Windows Support Broghamer has been among the government officials who have discussed with Microsoft incorporating elements of the U.S. government's smart card spec into the Windows operating system. He says it would be much easier for government agencies and private corporations to deploy smart cards if Windows had built into its underlying code functions that today must be performed by customized software, called middleware. He cites as an example links to card-issuing systems.
While he says he cannot go into detail because of confidentiality agreements, he expresses confidence that elements of the federal smart card standards will be part of future versions of Windows.
The New Standard
Because there has been so much work done on smart cards by U.S. agencies, many of the features of the new ID card standard already are set.

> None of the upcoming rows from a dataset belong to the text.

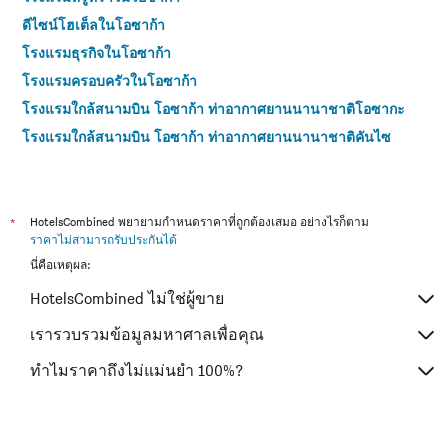
ดีไซน์โฮเต็ลในโอซาก้า
โรงแรมธุรกิจในโอซาก้า
โรงแรมครอบครัวในโอซาก้า
โรงแรมใกล้สนามบิน โอซาก้า ท่าอากาศยานนานาชาติโอซากะ
โรงแรมใกล้สนามบิน โอซาก้า ท่าอากาศยานนานาชาติคันไซ
โรงแรม 4 ดาวในโอซาก้า
โรงแรม 5 ดาวในโอซาก้า
*
HotelsCombined พยายามกำหนดราคาที่ถูกต้องเสมอ อย่างไรก็ตาม
ราคาไม่สามารถรับประกันได้
นี่คือเหตุผล:
HotelsCombined ไม่ใช่ผู้ขาย
เรารวบรวมข้อมูลมหาศาลเพื่อคุณ
ทำไมราคาถึงไม่แม่นยำ 100%?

Barker says the card will have a contact smart card chip with a digital certificate for authenticating users to computer networks and digitally signing documents. Those have been the primary functions of the Defense Department Common Access Card, which is one of the largest implementations worldwide of digital certificates based on public key infrastructure, or PKI.
The card will also have a contactless interface so that cardholders can enter facilities by waving a card or tapping it on a reader. Most likely, that will require a separate contactless chip, rather than a single dual-interface chip. That is because some U.S. officials remain concerned that the contactless interface on a dual-mode chip could enable unauthorized access to the secret keys stored on the chip as part of the PKI system.
Several U.S. agencies are issuing cards with both contact and contactless chips, including the Department of Veterans Affairs, which began issuing its smart card ID nearly two years ago. The agency, which manages several large hospitals for veterans, has issued more than 15,000 smart cards IDs and expects to complete its rollout of 500,000 One-VA cards by 2006.
Broghamer notes that the government is especially concerned about computer network security because there is no way to check the identity of someone logging onto a Web site, whereas there are often guards at building entrances to check a suspicious person trying to enter.
The card will also carry biometrics for verifying the cardholder's identity, scans of the left and right index fingers. And the chip will carry one or two digital photographs of the individual.
Among the issues to be settled, Barker says, is who should receive the card. While the directive clearly includes private contractors who work on government contracts, does it include other employees of those companies? Should it include "first responders," those police, fire and ambulance personnel who would have to be quickly identified and put to work in an emergency? What about journalists accredited to work in the White House?
Also needed are common policies for verifying identity before issuing an ID card. That is required so that an agency other than the one that issues the card can be confident that the cardholder is who he or she claims to be. There will not be one single card format, but Barker says the cards may have some common elements so that officials can quickly recognize fakes.
There remains much to be done, and insiders say agencies that have not yet embarked on smart card programs will be hard pressed to meet the implementation deadline of October 2005.
Regardless, by then the presidential order will have served its purpose, says U.S. smart card consultant Henry Dreifus. "Even if they don't make it," he says, "you've got everybody moving in the same direction."